We followed the water’s edge around the bend.  There, the stones sat heavy against everything: the tide, our spirits, both breaking slowly in the cold. There was no other way across. Our shoes barely gripped their slick backs.

R and A drifted away over the rocks to the smooth sands on the other side, never looking back. The dogs ran even further ahead than that.

She looked up but once to calculate the distance trailing behind them that was growing before her. Otherwise, we looked down, troubling the stones with our brand new ambition. 

The first rocks we lifted were inarticulate. Small, oddly shaped.  Each marked the end of an idea.   I dug deep, lifted with my legs. My arms burned. This one fit perfectly on its end.  The next one did too. Together, they rose like an arm reaching out its hand to be held. Together, both rooted and free.

***

Castle hill rose high above, beside us. A path on the other side of the stones would take us to the top. Loop through the marshlands.  Bend back to the bay.  Shroud us with tree cover.  Some snow still rested in darkened corners behind rocks and under newly felled trees. Some trees still held leaves. Above it all, the sky, blue.

“We would take a boat through here,” she would say then, pointing to water snaking through the marshes.  A recent history.  Not ours. I would imagine it.  I would try not to.  But it would be in trying not to that does it. In a moment, it would pass.  But, in a moment would be too late. My silence would plow at the trail before us. Our steps would slow.  The trail would muddy.

***

The last rock was not as balanced.  Three tries later, I still held it in my hands, cradled it, brushed my fingers over its uneven terrain, sought the point where the weight shifted, pulled the rock down.  On the fourth pass, I found it, let the stone rest in my cupped fingers.  The edges were abrupt.  Not round and smooth like the other two. I was surprised by my choice, by the contrast, that it felt wrong to set it down or to find another.

She looked at me and nodded, a smile courting her lips, working through the cold. Her hat lay low over her ears. The wide brim waved in the wind. Her jacket stood stiffly. She waited with me. Hands folded before her. I placed the rock atop the others, sliding it back and forth slowly, seeking balance, seeking the perfect juncture, where stone against stone would hold.

***

The rest of the trail to the top would be quiet. We would stop at the top.  Rest on a low wall at the back of the Crane mansion. Gaze across the grounds out over the treetops. It would be much later that she would take my hand.  It would be after we circumferenced the house.  It would be after we made the long rolling walk to the edge of the greens at the very end of the property to look out over the water, to Plum Island across the bay. It would be after the walk back through the puddled lawns to the path that promised to take us back to the road, to the lot where we had started. It would be at the fork in the road where the path either led back to the house or back to the beach.  And her hand would be warm despite the cold, her fingers sliding through and into mine.

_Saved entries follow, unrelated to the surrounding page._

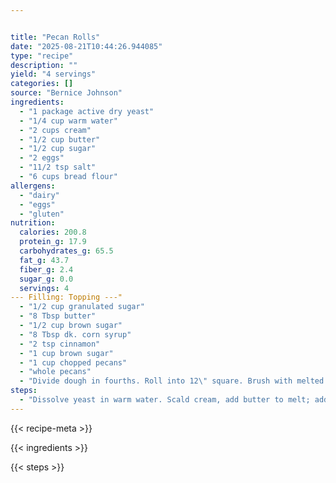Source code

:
 ```yaml
---


title: "Pecan Rolls"
date: "2025-08-21T10:44:26.944085"
type: "recipe"
description: ""
yield: "4 servings"
categories: []
source: "Bernice Johnson"
ingredients:
  - "1 package active dry yeast"
  - "1/4 cup warm water"
  - "2 cups cream"
  - "1/2 cup butter"
  - "1/2 cup sugar"
  - "2 eggs"
  - "11/2 tsp salt"
  - "6 cups bread flour"
allergens:
  - "dairy"
  - "eggs"
  - "gluten"
nutrition:
  calories: 200.8
  protein_g: 17.9
  carbohydrates_g: 65.5
  fat_g: 43.7
  fiber_g: 2.4
  sugar_g: 0.0
  servings: 4
--- Filling: Topping ---"
  - "1/2 cup granulated sugar"
  - "8 Tbsp butter"
  - "1/2 cup brown sugar"
  - "8 Tbsp dk. corn syrup"
  - "2 tsp cinnamon"
  - "1 cup brown sugar"
  - "1 cup chopped pecans"
  - "whole pecans"
  - "Divide dough in fourths. Roll into 12\" square. Brush with melted butter - sprinkle with 1/4 of filling. Roll and cut into 8 slices. For topping, melt 2 Tbsp butter in each of 4-8\"round cake pans. Stir in 2 Tbsp dark corn syrup and 1/4 cup brown sugar in each pan. Sprinkle with chopped pecans and a few whole pecans. Place 8 rolls in each pan, cut side down. Let rise 45 minutes. Bake at 375° for 25 minutes. Invert on wire rack. Bernice Johnson"
steps:
  - "Dissolve yeast in warm water. Scald cream, add butter to melt; add eggs, sugar, and salt. When cream has cooled to lukewarm, add yeast and three cups flour. Stir until smooth. Then add fourth and fifth cups of flour. Turn dough out on floured board and work in as little as possible of the sixth cup of flour. Knead until smooth and satiny. Put in greased bowl and let rise 11/2 hours. Punch down."
---
```


{{< recipe-meta >}}

{{< ingredients >}}

{{< steps >}}
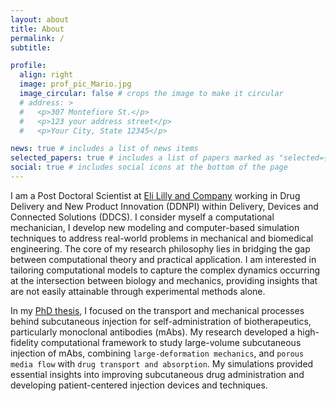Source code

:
 ```yaml
---
layout: about
title: About
permalink: /
subtitle:

profile:
  align: right
  image: prof_pic_Mario.jpg
  image_circular: false # crops the image to make it circular
  # address: >
  #   <p>307 Montefiore St.</p>
  #   <p>123 your address street</p>
  #   <p>Your City, State 12345</p>

news: true # includes a list of news items
selected_papers: true # includes a list of papers marked as "selected={true}"
social: true # includes social icons at the bottom of the page
---
```


I am a Post Doctoral Scientist at [Eli Lilly and Company](https://www.lilly.com) working in Drug Delivery and New Product Innovation (DDNPI) within Delivery, Devices and Connected Solutions (DDCS).
I consider myself a computational mechanician, I develop new modeling and computer-based simulation techniques to address real-world problems in mechanical and biomedical engineering. The core of my research philosophy lies in bridging the gap between computational theory and practical application. I am interested in tailoring computational models to capture the complex dynamics occurring at the intersection between biology and mechanics, providing insights that are not easily attainable through experimental methods alone.

In my [PhD thesis](https://hammer.purdue.edu/articles/thesis/Numerical_Simulation_and_Poromechanical_Modeling_of_Subcutaneous_Injection_of_Monoclonal_Antibodies/25674240), I focused on the transport and mechanical processes behind subcutaneous injection for self-administration of biotherapeutics, particularly monoclonal antibodies (mAbs). My research developed a high-fidelity computational framework to study large-volume subcutaneous injection of mAbs, combining `large-deformation mechanics`, and `porous media flow` with `drug transport and absorption`. My simulations provided essential insights into improving subcutaneous drug administration and developing patient-centered injection devices and techniques.

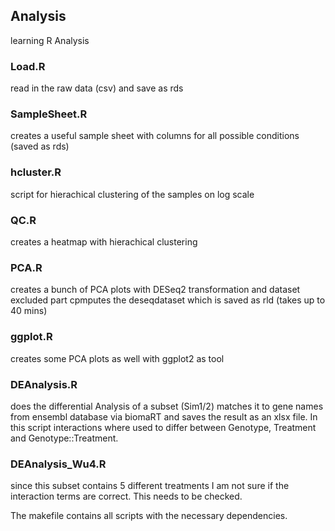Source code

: ## Analysis
learning R Analysis

### Load.R

read in the raw data (csv) and save as rds

### SampleSheet.R

creates a useful sample sheet with columns for all possible conditions (saved as rds)

### hcluster.R

script for hierachical clustering of the samples on log scale

### QC.R

creates a heatmap with hierachical clustering

### PCA.R

creates a bunch of PCA plots with DESeq2 transformation and dataset
excluded part cpmputes the deseqdataset which is saved as rld (takes up to 40 mins)

### ggplot.R

creates some PCA plots as well with ggplot2 as tool


### DEAnalysis.R

does the differential Analysis of a subset (Sim1/2) matches it to gene names from ensembl database via biomaRT and saves the result as an xlsx file.
In this script interactions where used to differ between Genotype, Treatment and Genotype::Treatment.


### DEAnalysis_Wu4.R

since this subset contains 5 different treatments I am not sure if the interaction terms are correct. This needs to be checked. 



The makefile contains all scripts with the necessary dependencies.
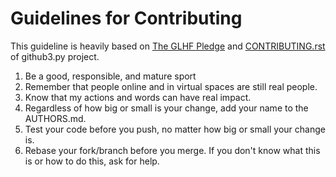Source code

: # Guidelines for Contributing

This guideline is heavily based on [The GLHF Pledge](http://www.anykey.org/take-the-pledge/) and [CONTRIBUTING.rst](https://github.com/sigmavirus24/github3.py/blob/develop/CONTRIBUTING.rst) of github3.py project.

1. Be a good, responsible, and mature sport
1. Remember that people online and in virtual spaces are still real people.
1. Know that my actions and words can have real impact.
1. Regardless of how big or small is your change, add your name to the AUTHORS.md.
1. Test your code before you push, no matter how big or small your change is.
1. Rebase your fork/branch before you merge. If you don't know what this is or how to do this, ask for help.
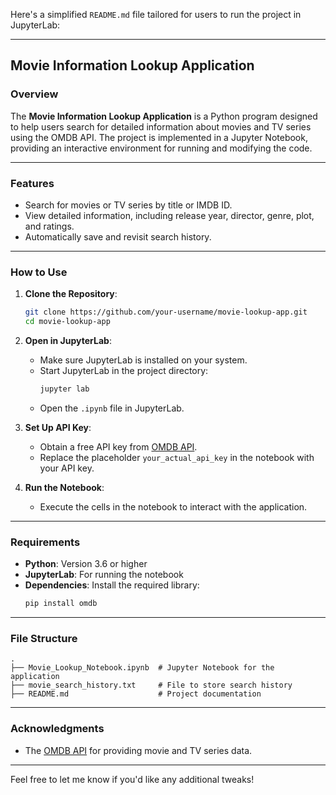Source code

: Here's a simplified `README.md` file tailored for users to run the project in JupyterLab:

---

## **Movie Information Lookup Application**

### **Overview**
The **Movie Information Lookup Application** is a Python program designed to help users search for detailed information about movies and TV series using the OMDB API. The project is implemented in a Jupyter Notebook, providing an interactive environment for running and modifying the code.

---

### **Features**
- Search for movies or TV series by title or IMDB ID.
- View detailed information, including release year, director, genre, plot, and ratings.
- Automatically save and revisit search history.

---

### **How to Use**

1. **Clone the Repository**:
   ```bash
   git clone https://github.com/your-username/movie-lookup-app.git
   cd movie-lookup-app
   ```

2. **Open in JupyterLab**:
   - Make sure JupyterLab is installed on your system.
   - Start JupyterLab in the project directory:
     ```bash
     jupyter lab
     ```
   - Open the `.ipynb` file in JupyterLab.

3. **Set Up API Key**:
   - Obtain a free API key from [OMDB API](http://www.omdbapi.com/).
   - Replace the placeholder `your_actual_api_key` in the notebook with your API key.

4. **Run the Notebook**:
   - Execute the cells in the notebook to interact with the application.

---

### **Requirements**
- **Python**: Version 3.6 or higher
- **JupyterLab**: For running the notebook
- **Dependencies**:
  Install the required library:
  ```bash
  pip install omdb
  ```

---

### **File Structure**
```
.
├── Movie_Lookup_Notebook.ipynb  # Jupyter Notebook for the application
├── movie_search_history.txt     # File to store search history
├── README.md                    # Project documentation
```

---

### **Acknowledgments**
- The [OMDB API](http://www.omdbapi.com/) for providing movie and TV series data.

---

Feel free to let me know if you'd like any additional tweaks!
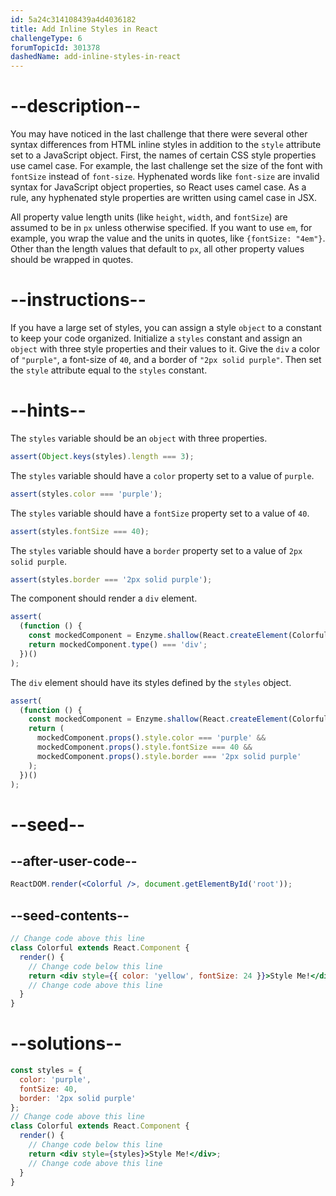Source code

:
 ```yaml
---
id: 5a24c314108439a4d4036182
title: Add Inline Styles in React
challengeType: 6
forumTopicId: 301378
dashedName: add-inline-styles-in-react
---
```


# --description--

You may have noticed in the last challenge that there were several other syntax differences from HTML inline styles in addition to the `style` attribute set to a JavaScript object. First, the names of certain CSS style properties use camel case. For example, the last challenge set the size of the font with `fontSize` instead of `font-size`. Hyphenated words like `font-size` are invalid syntax for JavaScript object properties, so React uses camel case. As a rule, any hyphenated style properties are written using camel case in JSX.

All property value length units (like `height`, `width`, and `fontSize`) are assumed to be in `px` unless otherwise specified. If you want to use `em`, for example, you wrap the value and the units in quotes, like `{fontSize: "4em"}`. Other than the length values that default to `px`, all other property values should be wrapped in quotes.

# --instructions--

If you have a large set of styles, you can assign a style `object` to a constant to keep your code organized. Initialize a `styles` constant and assign an `object` with three style properties and their values to it. Give the `div` a color of `"purple"`, a font-size of `40`, and a border of `"2px solid purple"`. Then set the `style` attribute equal to the `styles` constant.

# --hints--

The `styles` variable should be an `object` with three properties.

```js
assert(Object.keys(styles).length === 3);
```

The `styles` variable should have a `color` property set to a value of `purple`.

```js
assert(styles.color === 'purple');
```

The `styles` variable should have a `fontSize` property set to a value of `40`.

```js
assert(styles.fontSize === 40);
```

The `styles` variable should have a `border` property set to a value of `2px solid purple`.

```js
assert(styles.border === '2px solid purple');
```

The component should render a `div` element.

```js
assert(
  (function () {
    const mockedComponent = Enzyme.shallow(React.createElement(Colorful));
    return mockedComponent.type() === 'div';
  })()
);
```

The `div` element should have its styles defined by the `styles` object.

```js
assert(
  (function () {
    const mockedComponent = Enzyme.shallow(React.createElement(Colorful));
    return (
      mockedComponent.props().style.color === 'purple' &&
      mockedComponent.props().style.fontSize === 40 &&
      mockedComponent.props().style.border === '2px solid purple'
    );
  })()
);
```

# --seed--

## --after-user-code--

```jsx
ReactDOM.render(<Colorful />, document.getElementById('root'));
```

## --seed-contents--

```jsx
// Change code above this line
class Colorful extends React.Component {
  render() {
    // Change code below this line
    return <div style={{ color: 'yellow', fontSize: 24 }}>Style Me!</div>;
    // Change code above this line
  }
}
```

# --solutions--

```jsx
const styles = {
  color: 'purple',
  fontSize: 40,
  border: '2px solid purple'
};
// Change code above this line
class Colorful extends React.Component {
  render() {
    // Change code below this line
    return <div style={styles}>Style Me!</div>;
    // Change code above this line
  }
}
```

When we would drift from the path to the road, our arms would be swinging, our hands locked until passing cars forced us on to the shoulder.  Single file. No longer silent. I would follow her back to the lot, back to the car, back to the place where we began. R and A would be behind us. The dogs would be behind them. The gravel would be loose beneath our feet.  The cattails would bow as we passed.  

***

When I lifted my hands, the stone stayed.  I lowered my arms, tentatively, my hands still contoured to weight of everything the earth could yield to me without me having to let go, and looked out across the water.  The wind was strong, but the stones would stay. They would stay with each step across to the sands on the other side of the rocky terrain. They would stay with each step closer to the path along the marshland.  They would stay once we crossed the barrier between beach and grasslands along the river way.  They would stay until her hand found its way to mine through the silence. They would stay until we climbed back in the car, dogs and all, where the seats were warmed by afternoon sun, where we loosened scarves and hunched shoulders from around our necks, where the vast improbabilities between where we were and where we were headed were all at once abundant and manageable. And, without a word, we headed that way.